Artigo | Filtro de Sonhos para 2024

Foto: Junior Lima
Foto: Junior Lima

Para o desafio de cotejar o balanço do governo Lula de 2023 e reunir elementos para perspectivas  2024, as ferramentas analíticas da conjuntura nos levam a auferir a correlação de forças da luta de classes por meio de uma rigorosa análise marxista. Neste breve artigo, nos permitimos evocar um filtro de sonhos, como se esse amuleto pudesse trazer serenidade diante do caleidoscópio de imagens que somos bombardeados desde o retrato da posse do presidente Lula subindo a rampa. 

Yanomamis em desnutrição, desabou São Sebastião, a Braskem afundou Maceió, a Loja Americanas deu calote, trabalhadores de colheita de uva resgatados de regime análogo à escravidão, a Feira do MST voltou ao Parque da Água Branca. E as jóias sauditas? O Brasil perdeu Zé Celso, Rita Lee, João Donatto e Mãe Bernadette. Ondas de calor intensas, chuvas, inundações e apagões.
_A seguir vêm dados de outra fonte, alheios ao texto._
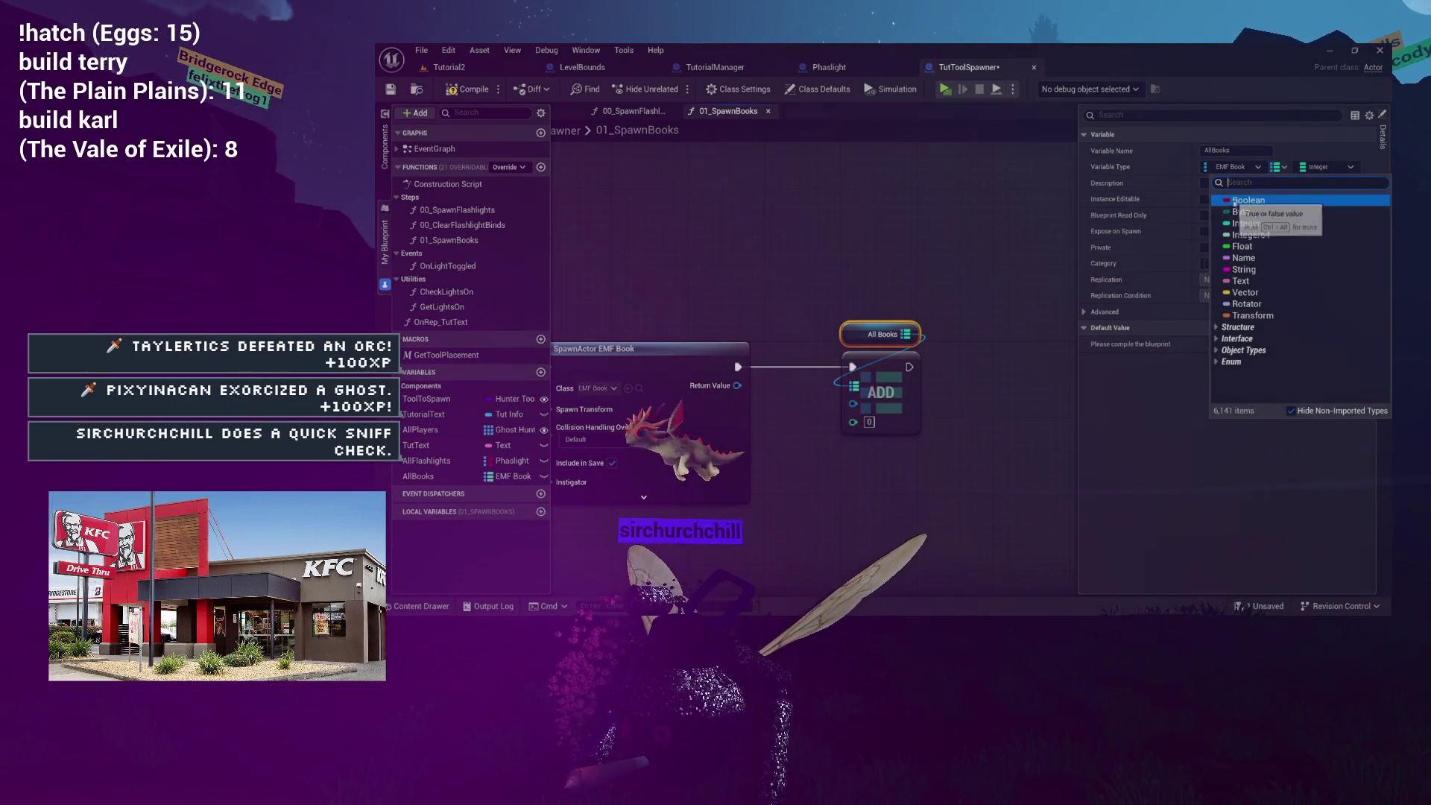
click(1235, 200)
click(918, 358)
Bombardeio em Gaza. Quanto era a gasolina no ano passado? Fragmentos. 

Quem se lembra de como estávamos em outubro do ano passado? E as perspectivas para 2021? Qual era a possibilidade de discernir sonho e pesadelo em 2020? A desvalorização do tempo é constitutiva da fragmentação do sujeito contemporâneo. Se a vivência corresponde ao uso que fazemos do nosso tempo, grande parte sob domínio da vida produtiva, é no ato da transmissão, ao compartilhá-la por meio da linguagem, que a vivência ganha o estatuto de experiência. 

O que Benjamin chama de “experiência”, refere-se à transmissão que depende de formas de narrativas. É por meio da elaboração dos relatos que se transmite a dimensão ética e estética e acrescenta encantamento ao saber e, assim, elas dotam ao passado vivido qualidades mágicas e preservam na vida consciente da comunidade uma série de representações e de afetos.

O capitalismo molda um cotidiano que exige respostas imediatas a esses fragmentos de notícias velozes e constantes. As formas dilatadas da atividade psíquica, as fantasias e devaneios distraem o sujeito das exigências impostas pela rapidez do presente absoluto. 

Aqui está o lugar do Filtro de Sonhos na análise: a experiência é incompatível, tanto com a temporalidade veloz quanto com a sobrecarga de solicitações que recaem sobre a consciência. A condição para a experiência é antes o ócio e a imaginação.

Seria sonho ou pesadelo o primeiro ano de governo Lula III? A experiencia nos leva a conceber que seria o resultado contraditório da defesa da democracia, do enfrentamento ao bolsonarismo, em uma frente eleitoral amplíssima das forças progressistas, populares e democráticas.

Em uma conjuntura na qual a direita tem ativistas, mobiliza, tem presença no território e faz luta ideológica, a vitória de Lula foi mais que eleitoral, foi uma vitória política da democracia e da retomada do papel do Estado. 

Em uma conjuntura de vencer as eleições presidenciais e não vencer as eleições parlamentares, temos a necessidade de retomar o sonho do Projeto Nacional dentro dessas condições, que são pesadelos da esquerda: guerra, fome, baixa mobilização popular, com escalada da violência. 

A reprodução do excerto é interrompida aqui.